● **Problem requirements**
Can you reproduce the music interview excerpt below word for word, from start to finish?

No, I always wanted to but I was IN fanzines since 1988 so I figured I’d just take it from there, talking about other people’s music a lot in interviews and such. And when I finally caved in and bought a computer in 2005 (to avoid phone interviews) I quickly found MySpace and I started promoting other bands there and ended up doing the Band of the Week blog after. I have been dj’ing for nearly 20 years and making compilations for friends, until that escalated to podcasts too. Being a music freak since 1973 I have now got a pretty cool network of music experts around the globe.

Do your friends all share your fascination with digging into music? What got you started obsessively listening to music? I believe you’ve mentioned John Peel in other interviews…

Yeah, but I only read about Peel and understood his position with the BBC and the vinyl series. MUSIC got me into music, and that’s the only way it must be. Not creating a fanzine (I did, though, try to write newsletters) was because I realized I needed to interview bands and I am really not comfortable doing that (I once interviewed BASEMENT JAXX face to face!), I’m used to being on the other end of an interview AND ALSO I just want to LISTEN. Always just LISTEN. ONLY HEADPHONES IS REAL, to paraphrase Hellhammer. It started with my uncle playing me Pink Floyd in 1973 and when he saw my reaction…well, he soon gave me The Doors’ Morrison Hotel later that year, and a whole bunch of stuff in ’74 including the life changing heavy record for me, Uriah Heap’s Sweet Freedom. Since then I was mostly into just listening to music alone, and on headphones is best, that’s when you REALLY can rate what you are going through.

● **Provided information**
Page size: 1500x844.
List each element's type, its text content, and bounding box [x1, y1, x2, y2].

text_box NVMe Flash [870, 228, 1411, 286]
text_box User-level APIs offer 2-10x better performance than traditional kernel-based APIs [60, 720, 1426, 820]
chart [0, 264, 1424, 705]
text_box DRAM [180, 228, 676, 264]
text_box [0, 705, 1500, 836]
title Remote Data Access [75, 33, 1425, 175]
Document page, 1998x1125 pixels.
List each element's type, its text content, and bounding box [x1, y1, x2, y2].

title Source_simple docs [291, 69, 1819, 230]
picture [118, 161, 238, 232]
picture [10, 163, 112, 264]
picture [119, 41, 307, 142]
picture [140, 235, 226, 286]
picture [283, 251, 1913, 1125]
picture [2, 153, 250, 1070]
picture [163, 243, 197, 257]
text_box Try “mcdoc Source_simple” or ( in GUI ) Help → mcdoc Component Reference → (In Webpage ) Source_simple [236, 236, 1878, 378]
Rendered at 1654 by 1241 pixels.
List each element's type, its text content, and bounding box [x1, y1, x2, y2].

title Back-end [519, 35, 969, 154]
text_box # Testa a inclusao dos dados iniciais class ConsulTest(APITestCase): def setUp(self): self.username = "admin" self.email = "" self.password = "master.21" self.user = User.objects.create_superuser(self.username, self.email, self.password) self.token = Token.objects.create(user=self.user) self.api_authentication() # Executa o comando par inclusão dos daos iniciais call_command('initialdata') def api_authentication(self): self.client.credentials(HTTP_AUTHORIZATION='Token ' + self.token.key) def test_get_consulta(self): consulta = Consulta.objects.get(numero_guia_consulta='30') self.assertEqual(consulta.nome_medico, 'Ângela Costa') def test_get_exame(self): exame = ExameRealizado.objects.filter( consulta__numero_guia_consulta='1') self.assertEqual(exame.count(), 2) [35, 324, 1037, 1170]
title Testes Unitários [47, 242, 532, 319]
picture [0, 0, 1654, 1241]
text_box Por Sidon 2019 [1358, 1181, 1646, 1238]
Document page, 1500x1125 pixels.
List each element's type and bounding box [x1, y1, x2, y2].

● **Solution for this problem**
No, I always wanted to but I was IN fanzines since 1988 so I figured I’d just take it from there, talking about other people’s music a lot in interviews and such. And when I finally caved in and bought a computer in 2005 (to avoid phone interviews) I quickly found MySpace and I started promoting other bands there and ended up doing the Band of the Week blog after. I have been dj’ing for nearly 20 years and making compilations for friends, until that escalated to podcasts too. Being a music freak since 1973 I have now got a pretty cool network of music experts around the globe.

Do your friends all share your fascination with digging into music? What got you started obsessively listening to music? I believe you’ve mentioned John Peel in other interviews…

Yeah, but I only read about Peel and understood his position with the BBC and the vinyl series. MUSIC got me into music, and that’s the only way it must be. Not creating a fanzine (I did, though, try to write newsletters) was because I realized I needed to interview bands and I am really not comfortable doing that (I once interviewed BASEMENT JAXX face to face!), I’m used to being on the other end of an interview AND ALSO I just want to LISTEN. Always just LISTEN. ONLY HEADPHONES IS REAL, to paraphrase Hellhammer. It started with my uncle playing me Pink Floyd in 1973 and when he saw my reaction…well, he soon gave me The Doors’ Morrison Hotel later that year, and a whole bunch of stuff in ’74 including the life changing heavy record for me, Uriah Heap’s Sweet Freedom. Since then I was mostly into just listening to music alone, and on headphones is best, that’s when you REALLY can rate what you are going through.